Tourisme tunisien : Sortir du piège de la quantité

Tout le monde en convient : sur le plan quantitatif, le tourisme tunisien arrive toujours à s’en sortir. Malheureusement, en termes de valeur, notre secteur est encore très loin du compte. Il n’arrive pas à traduire et à capitaliser tout son potentiel, pourtant important. Un paradoxe désolant qu’il faut soigner rapidement si l’on compte survivre à la concurrence. A ce stade, l’enjeu de la qualité serait décisif.
Le tourisme tunisien, en dépassant la barre de 10 millions de visiteurs en 2024, continue de garantir un apport considérable à l’économie tunisienne. On se demande toutefois si, avec toutes les transformations que connaît le marché international, notre secteur phare serait en mesure de se montrer toujours déterminant.
Difficile de trancher, mais la mission semble difficile. En effet, avec la dominance de cette offre de « masse », le tourisme tunisien, comme l’attestent toutes les analyses, est toujours incapable de capitaliser tout son potentiel et de maximiser ses performances, notamment en termes de valeur, ce qui explique des recettes en devises plutôt timides. Les statistiques parlent de 7,495 MD alors qu’au Maroc, à titre indicatif, la valeur touristique pour 2024 a dépassé les 33 MD (112 millions de dirhams) pour environ 17 millions de visiteurs.
Il faut reconnaître justement que, en dépit d’une nette volonté de changer, notre tourisme est encore incapable de se doter des outils nécessaires qui lui permettraient de rivaliser avec notamment nos concurrents directs, d’améliorer son niveau d’attractivité et de conforter, du coup, son positionnement à l’international.
Et c’est, de toute évidence, cette question de la qualité qui fait défaut et freine toujours la compétitivité du secteur, faute certainement de diversification, d’amélioration des services dispensés et de réagencement de notre environnement touristique global.
Une situation, critique qui suppose, et comme on l’a souvent soulevé sur ces mêmes colonnes, de la réinvention et de la régénération totales de notre produit, en misant, en priorité, sur l’authenticité, l’exclusivité et la richesse culturelle et patrimoniale.
Une formation à repenser
Une telle réinvention est tout à fait possible, surtout que le potentiel naturel de notre pays fonde l’ambition d’un saut qualitatif considérable. Il suffit seulement d’identifier la parade adéquate pour la valorisation de ce potentiel.
D’ailleurs, lors d’une rencontre tenue par la BAD en marge des réunions du Printemps de la Banque mondiale et du FMI pour l’année 2025, tous les experts africains ont donné toute sa mesure à la capitalisation du potentiel naturel et à la valorisation des richesses vertes locales pour la garantie d’une rentabilité économique globale et durable.

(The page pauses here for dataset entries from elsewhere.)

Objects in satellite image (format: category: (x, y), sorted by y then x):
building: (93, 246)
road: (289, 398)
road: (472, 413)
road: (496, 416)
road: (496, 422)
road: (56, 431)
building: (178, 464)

C’est dire donc que, contrairement aux années précédentes, la chasse à la qualité à travers la bonne exploitation de nos propres ressources naturelles n’est plus un choix mais plutôt une nécessité pour la survie de notre secteur touristique. Une orientation que confirme la Cheffe du gouvernement qui a rappelé, lors d’un Conseil ministériel restreint, tenu le 23 avril 2025, la nécessité de se conformer aux normes de qualité internationales, à travers la diversification de l’offre, l’amélioration des services et la garantie de l’attractivité des investissements.
Il s’agit d’assurer une offre alternative à forte valeur ajoutée, qui soit en mesure de répondre aux différentes tendances des donneurs d’ordre internationaux.

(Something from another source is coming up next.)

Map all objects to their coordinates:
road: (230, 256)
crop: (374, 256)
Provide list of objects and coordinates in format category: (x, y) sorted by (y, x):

Dans ce tableau des exigences, l’écologique et le culturel s’affirment comme des niches prioritaires.
Il ne suffit toutefois pas de garantir cette offre, mais le plus dur serait, peut-être bien, de pouvoir la gérer et la commercialiser. Un enjeu qui repose, lui-même, sur le besoin d’un capital humain professionnel et qualifié.

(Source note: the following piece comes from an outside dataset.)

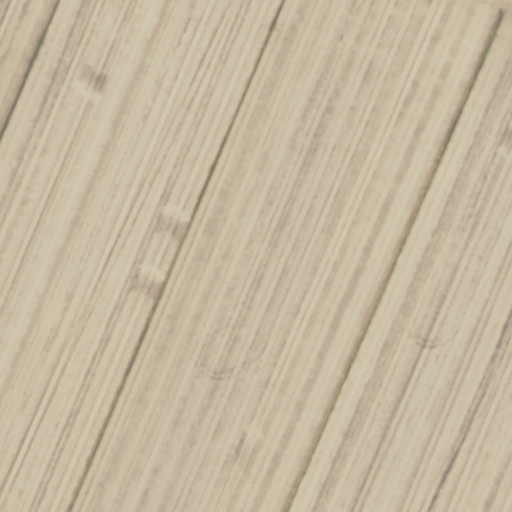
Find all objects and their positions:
crop: (255, 255)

On reconnaît, en effet, que malgré une longue expérience touristique et hôtelière, la qualification professionnelle reste, selon la majorité des observateurs, l’une des principales défaillances de notre secteur, faute de formation pointue, de spécialisation et même d’engagement sérieux. Une question fondamentale qui mérite d’être revue en profondeur. Reste que cette formation doit impliquer non seulement le personnel mais plutôt tous les acteurs du secteur : techniciens, commerciaux, gestionnaires…, et autres structures d’encadrement.